Reproduce every line of the records below word for word, in the same order and layout.
══ Records provided ══
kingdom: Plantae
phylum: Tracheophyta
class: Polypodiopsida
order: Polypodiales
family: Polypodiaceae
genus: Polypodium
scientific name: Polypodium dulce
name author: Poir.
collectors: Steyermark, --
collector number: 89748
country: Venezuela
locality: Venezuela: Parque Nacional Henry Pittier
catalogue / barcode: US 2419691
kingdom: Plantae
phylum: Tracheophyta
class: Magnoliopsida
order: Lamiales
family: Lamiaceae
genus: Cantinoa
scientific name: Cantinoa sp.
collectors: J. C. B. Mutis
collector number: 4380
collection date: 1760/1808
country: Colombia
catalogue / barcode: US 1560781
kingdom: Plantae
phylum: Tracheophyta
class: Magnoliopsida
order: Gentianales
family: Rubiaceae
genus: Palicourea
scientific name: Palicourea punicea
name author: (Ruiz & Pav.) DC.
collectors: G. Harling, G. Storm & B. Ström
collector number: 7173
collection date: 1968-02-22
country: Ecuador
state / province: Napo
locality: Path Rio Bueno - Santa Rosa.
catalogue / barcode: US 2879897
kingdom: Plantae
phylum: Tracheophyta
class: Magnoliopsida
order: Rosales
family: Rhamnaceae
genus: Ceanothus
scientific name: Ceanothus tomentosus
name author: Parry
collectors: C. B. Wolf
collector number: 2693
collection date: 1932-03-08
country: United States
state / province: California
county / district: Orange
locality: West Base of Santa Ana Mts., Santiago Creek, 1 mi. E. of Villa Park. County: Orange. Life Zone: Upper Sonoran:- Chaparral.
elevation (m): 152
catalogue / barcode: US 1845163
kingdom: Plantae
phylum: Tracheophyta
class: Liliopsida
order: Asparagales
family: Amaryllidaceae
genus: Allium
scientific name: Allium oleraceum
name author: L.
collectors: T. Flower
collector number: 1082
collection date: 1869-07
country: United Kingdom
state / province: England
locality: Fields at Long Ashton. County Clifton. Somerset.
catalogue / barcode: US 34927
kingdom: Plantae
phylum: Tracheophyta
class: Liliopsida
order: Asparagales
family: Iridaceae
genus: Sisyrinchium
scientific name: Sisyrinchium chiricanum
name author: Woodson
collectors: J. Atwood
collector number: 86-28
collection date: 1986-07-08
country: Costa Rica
═══
Written reply
kingdom: Plantae
phylum: Tracheophyta
class: Polypodiopsida
order: Polypodiales
family: Polypodiaceae
genus: Polypodium
scientific name: Polypodium dulce
name author: Poir.
collectors: Steyermark, --
collector number: 89748
country: Venezuela
locality: Venezuela: Parque Nacional Henry Pittier
catalogue / barcode: US 2419691
kingdom: Plantae
phylum: Tracheophyta
class: Magnoliopsida
order: Lamiales
family: Lamiaceae
genus: Cantinoa
scientific name: Cantinoa sp.
collectors: J. C. B. Mutis
collector number: 4380
collection date: 1760/1808
country: Colombia
catalogue / barcode: US 1560781
kingdom: Plantae
phylum: Tracheophyta
class: Magnoliopsida
order: Gentianales
family: Rubiaceae
genus: Palicourea
scientific name: Palicourea punicea
name author: (Ruiz & Pav.) DC.
collectors: G. Harling, G. Storm & B. Ström
collector number: 7173
collection date: 1968-02-22
country: Ecuador
state / province: Napo
locality: Path Rio Bueno - Santa Rosa.
catalogue / barcode: US 2879897
kingdom: Plantae
phylum: Tracheophyta
class: Magnoliopsida
order: Rosales
family: Rhamnaceae
genus: Ceanothus
scientific name: Ceanothus tomentosus
name author: Parry
collectors: C. B. Wolf
collector number: 2693
collection date: 1932-03-08
country: United States
state / province: California
county / district: Orange
locality: West Base of Santa Ana Mts., Santiago Creek, 1 mi. E. of Villa Park. County: Orange. Life Zone: Upper Sonoran:- Chaparral.
elevation (m): 152
catalogue / barcode: US 1845163
kingdom: Plantae
phylum: Tracheophyta
class: Liliopsida
order: Asparagales
family: Amaryllidaceae
genus: Allium
scientific name: Allium oleraceum
name author: L.
collectors: T. Flower
collector number: 1082
collection date: 1869-07
country: United Kingdom
state / province: England
locality: Fields at Long Ashton. County Clifton. Somerset.
catalogue / barcode: US 34927
kingdom: Plantae
phylum: Tracheophyta
class: Liliopsida
order: Asparagales
family: Iridaceae
genus: Sisyrinchium
scientific name: Sisyrinchium chiricanum
name author: Woodson
collectors: J. Atwood
collector number: 86-28
collection date: 1986-07-08
country: Costa Rica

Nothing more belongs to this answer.